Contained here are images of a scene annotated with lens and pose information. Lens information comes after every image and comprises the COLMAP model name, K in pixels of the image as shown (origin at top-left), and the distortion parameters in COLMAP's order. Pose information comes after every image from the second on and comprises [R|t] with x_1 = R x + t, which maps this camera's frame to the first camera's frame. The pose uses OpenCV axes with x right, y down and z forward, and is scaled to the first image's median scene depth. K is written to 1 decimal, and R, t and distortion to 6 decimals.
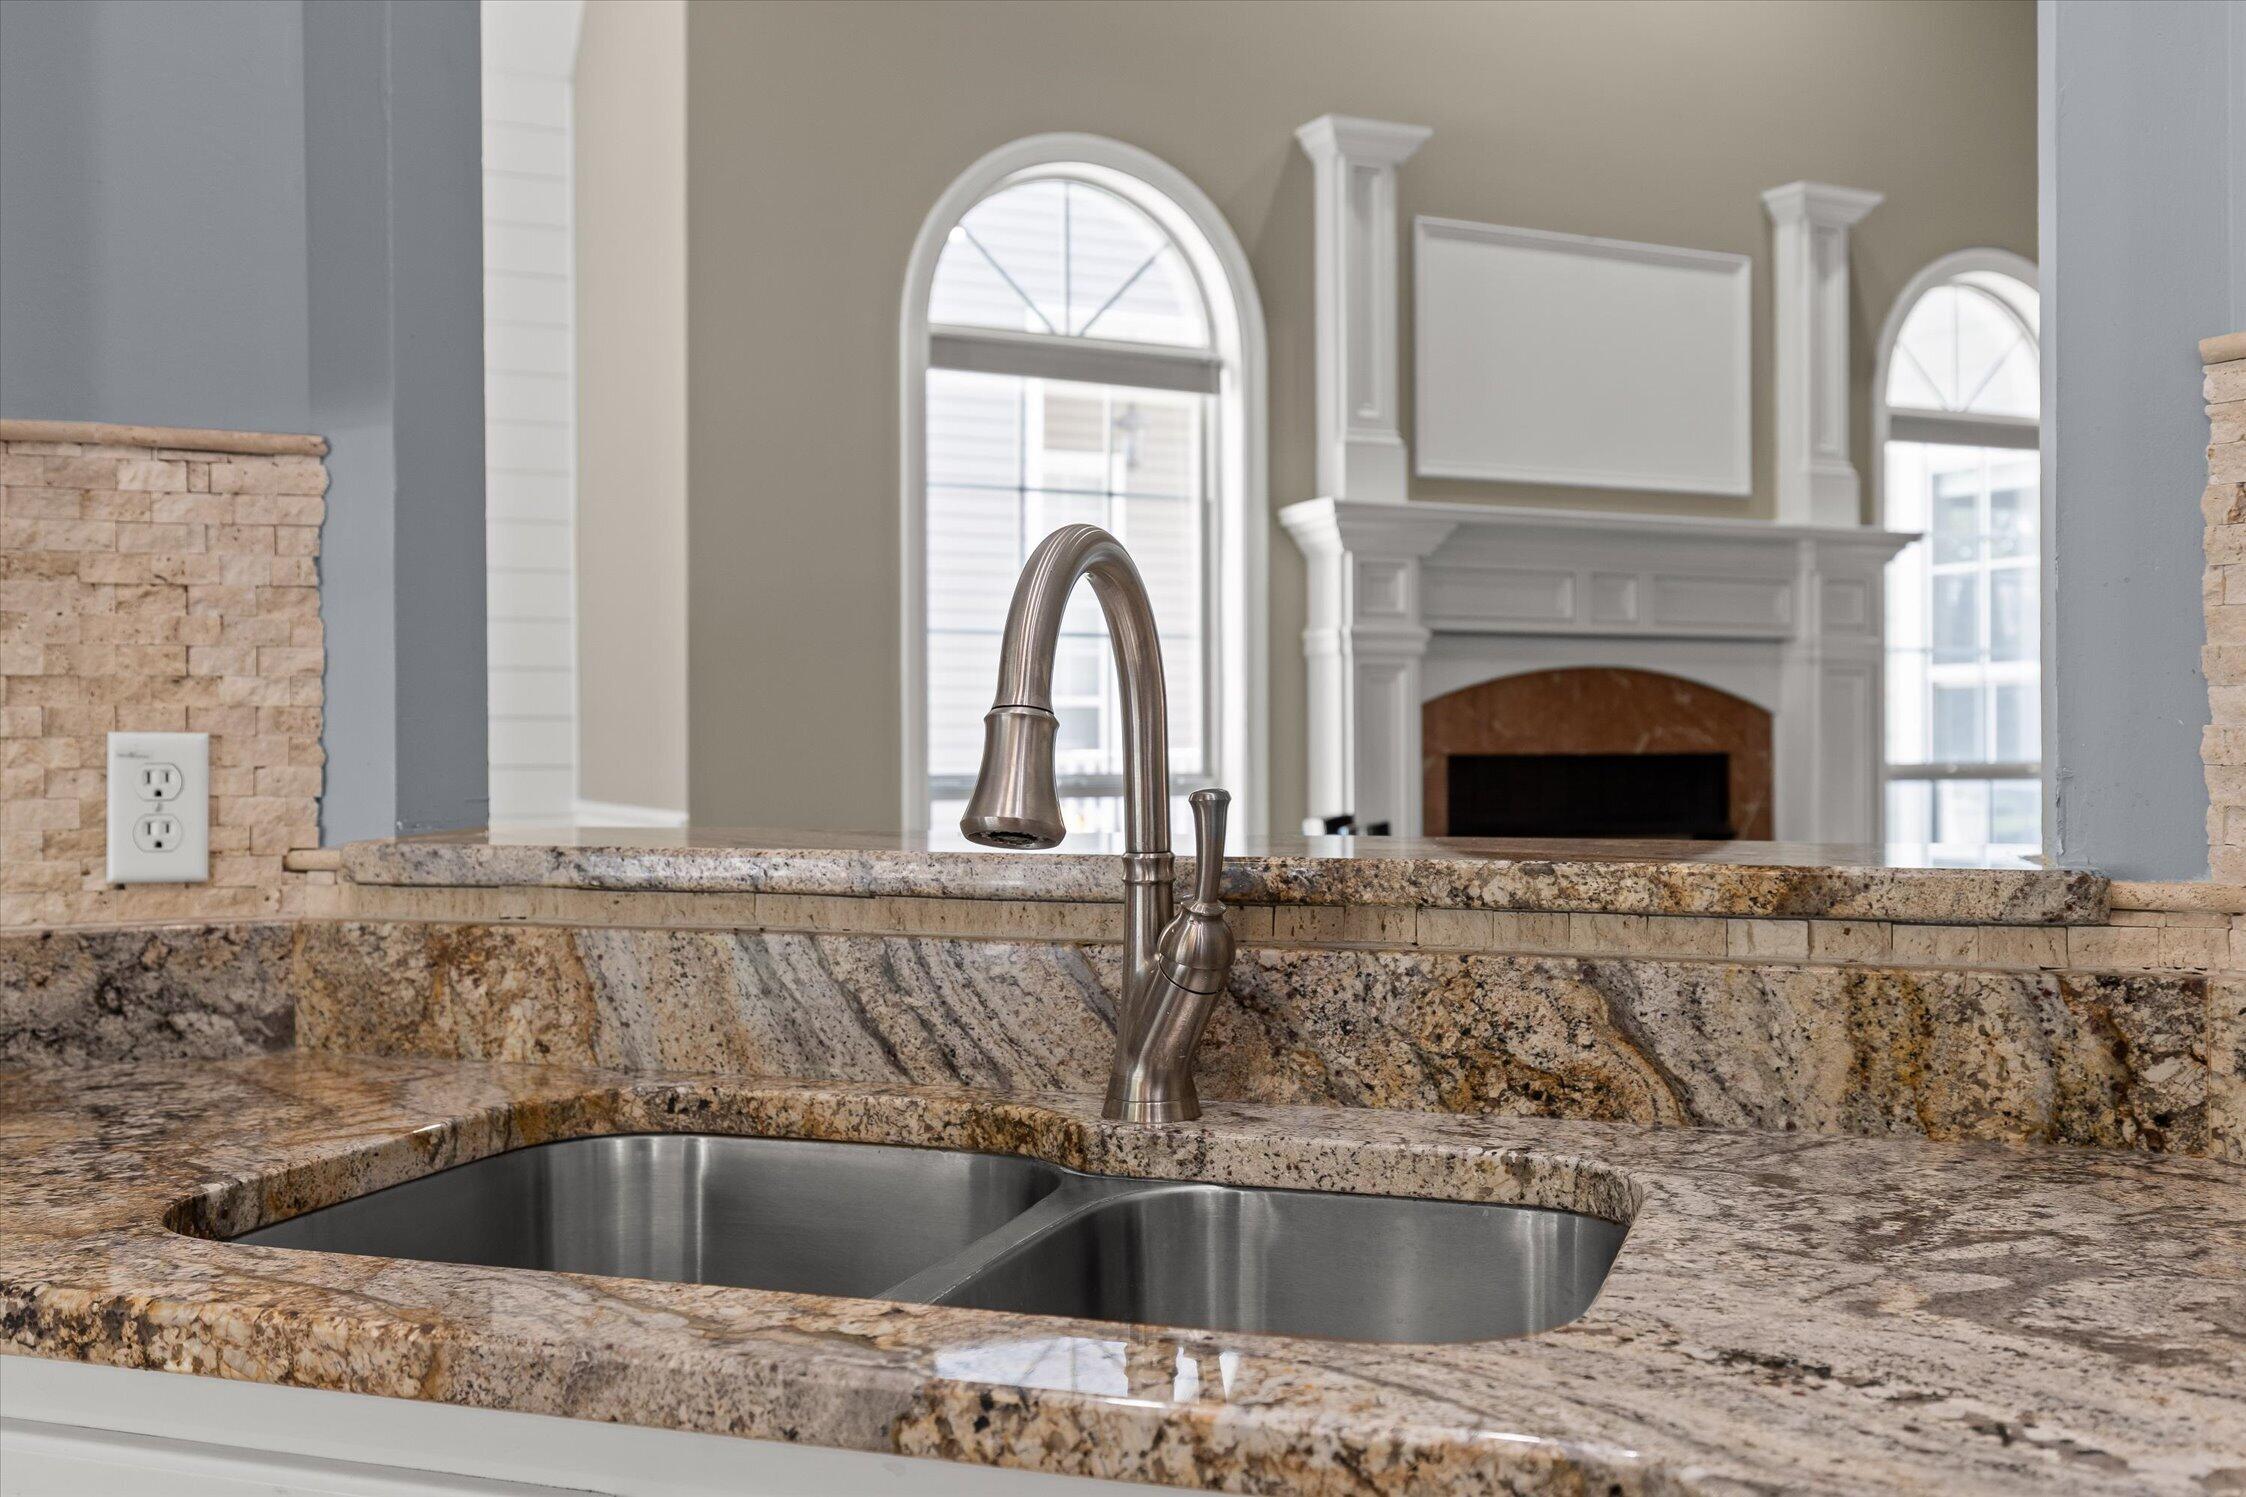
lens RADIAL K [[2087.9, 0, 1123.0], [0, 2087.9, 748.5], [0, 0, 1]] dist [0.005416, 0.003382]
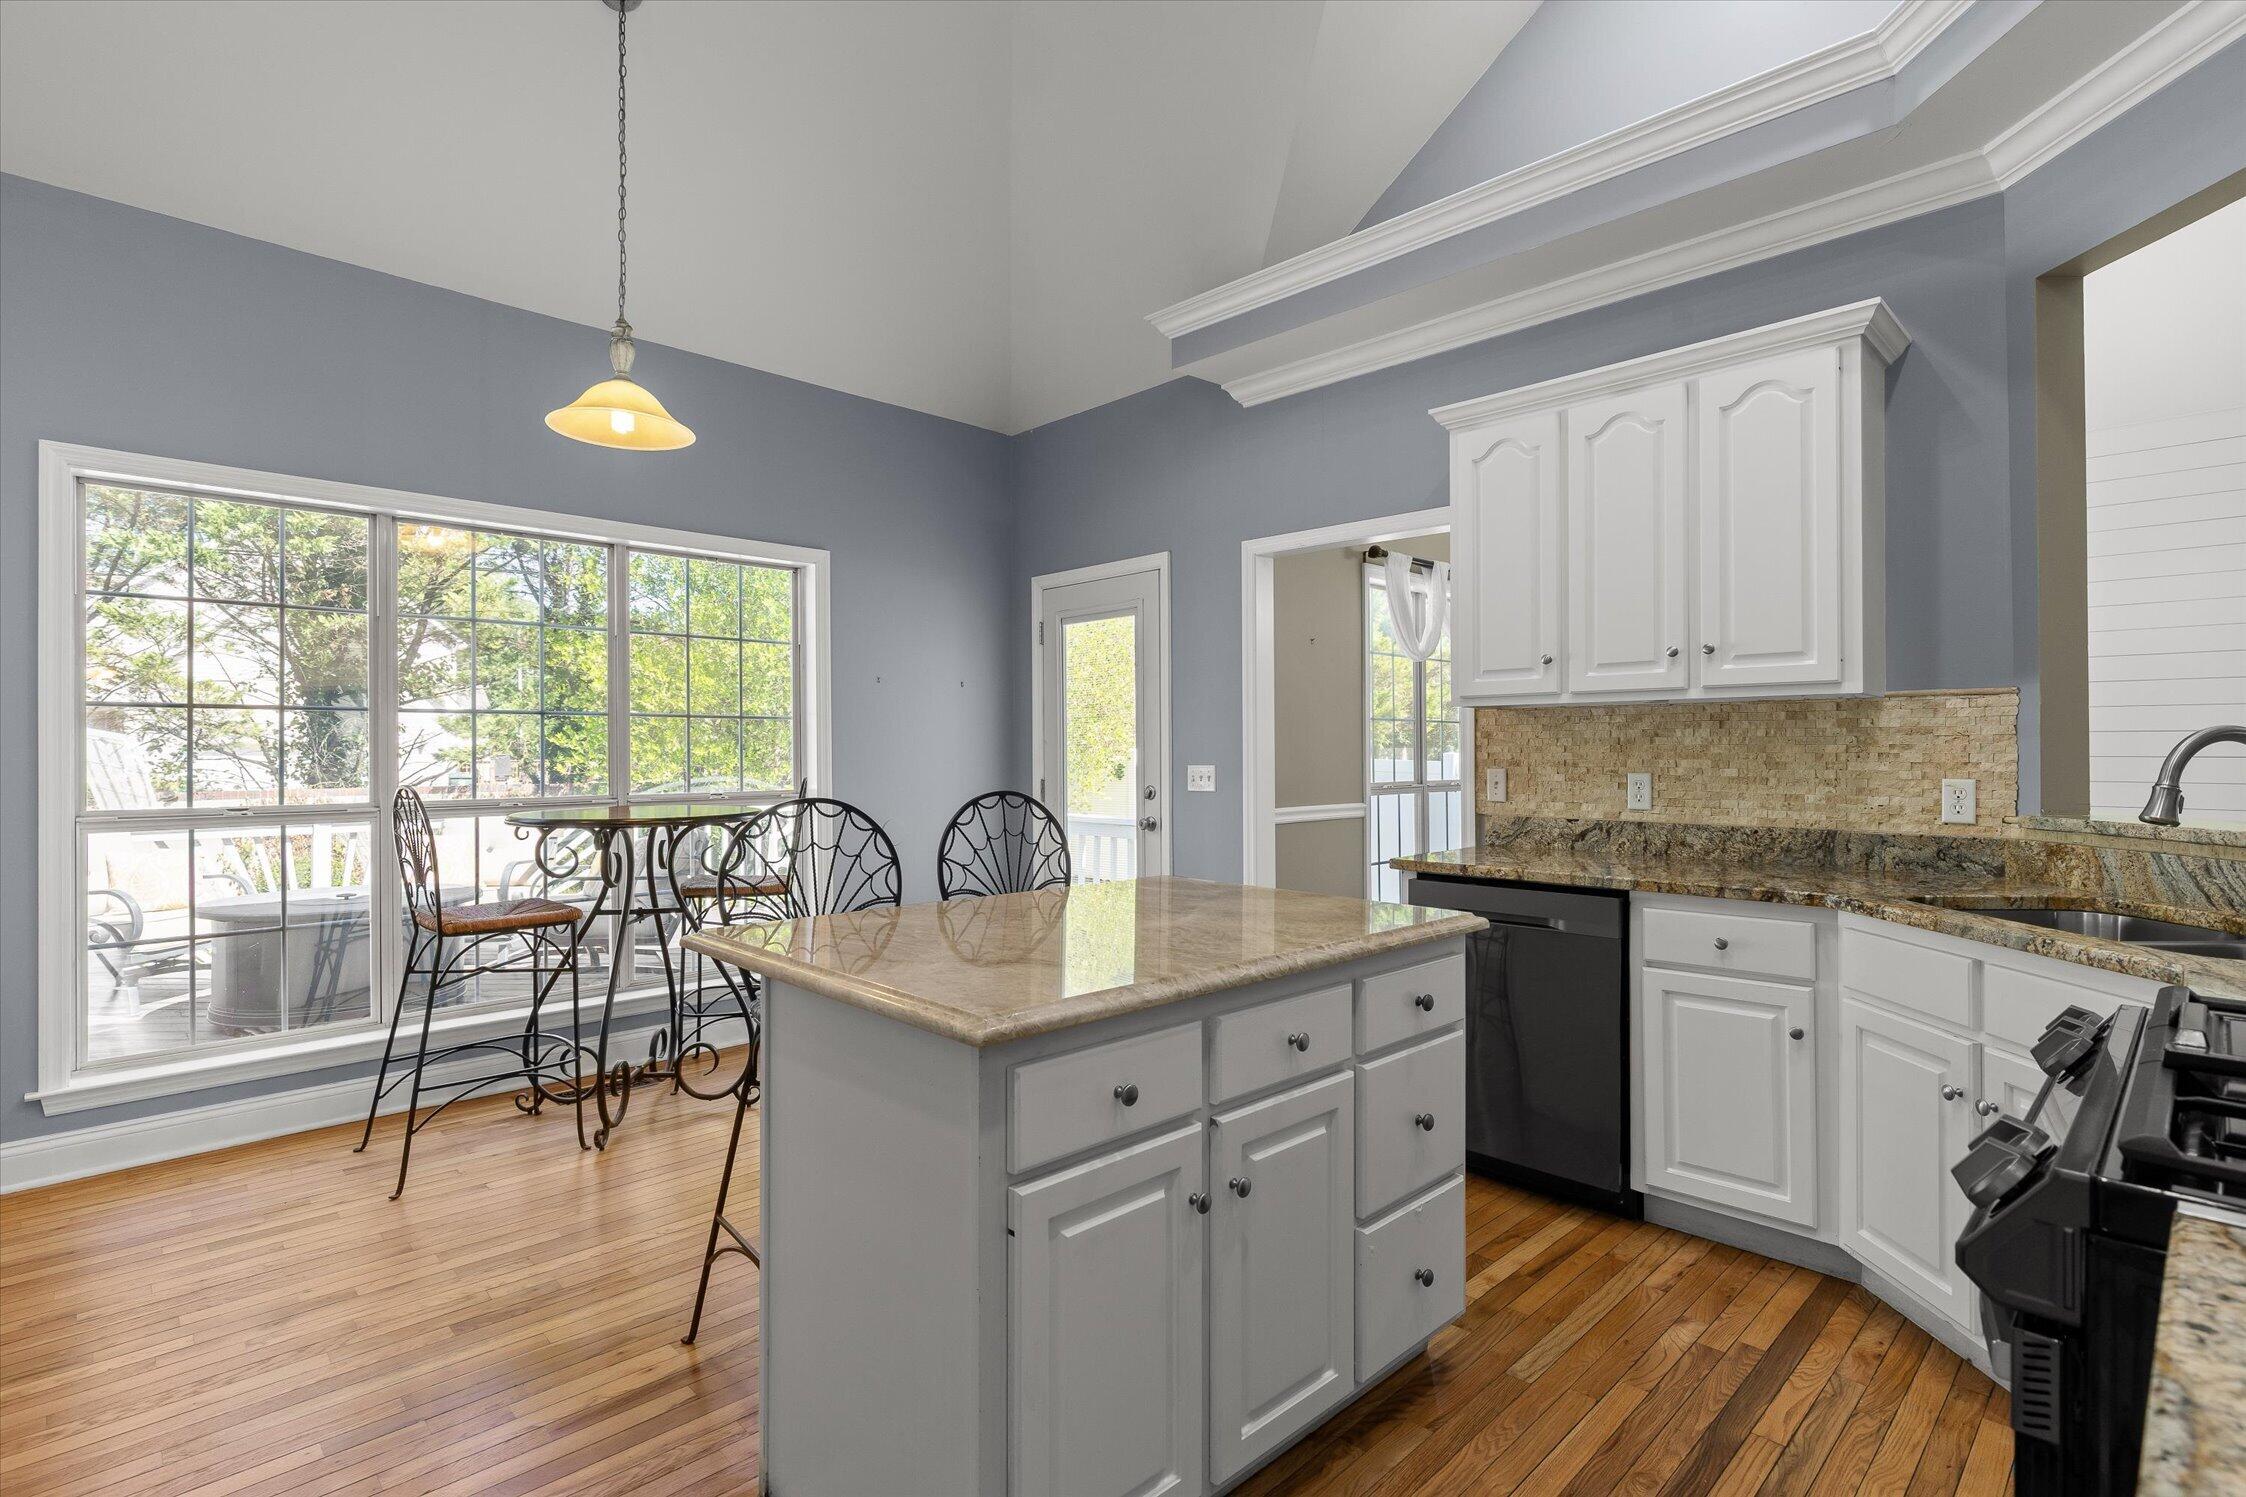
lens RADIAL K [[1088.8, 0, 1123.0], [0, 1088.8, 748.5], [0, 0, 1]] dist [0.000513, 0.000346]
pose [[0.314170, 0.001895, -0.949365, 0.795703], [-0.004555, 0.999990, 0.000489, -0.052380], [0.949356, 0.004171, 0.314176, -0.846933]]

______

### Exercise details
Count the lines of the data above that contain the string "pose", with case counting, and reply with only that number.

### Response below
2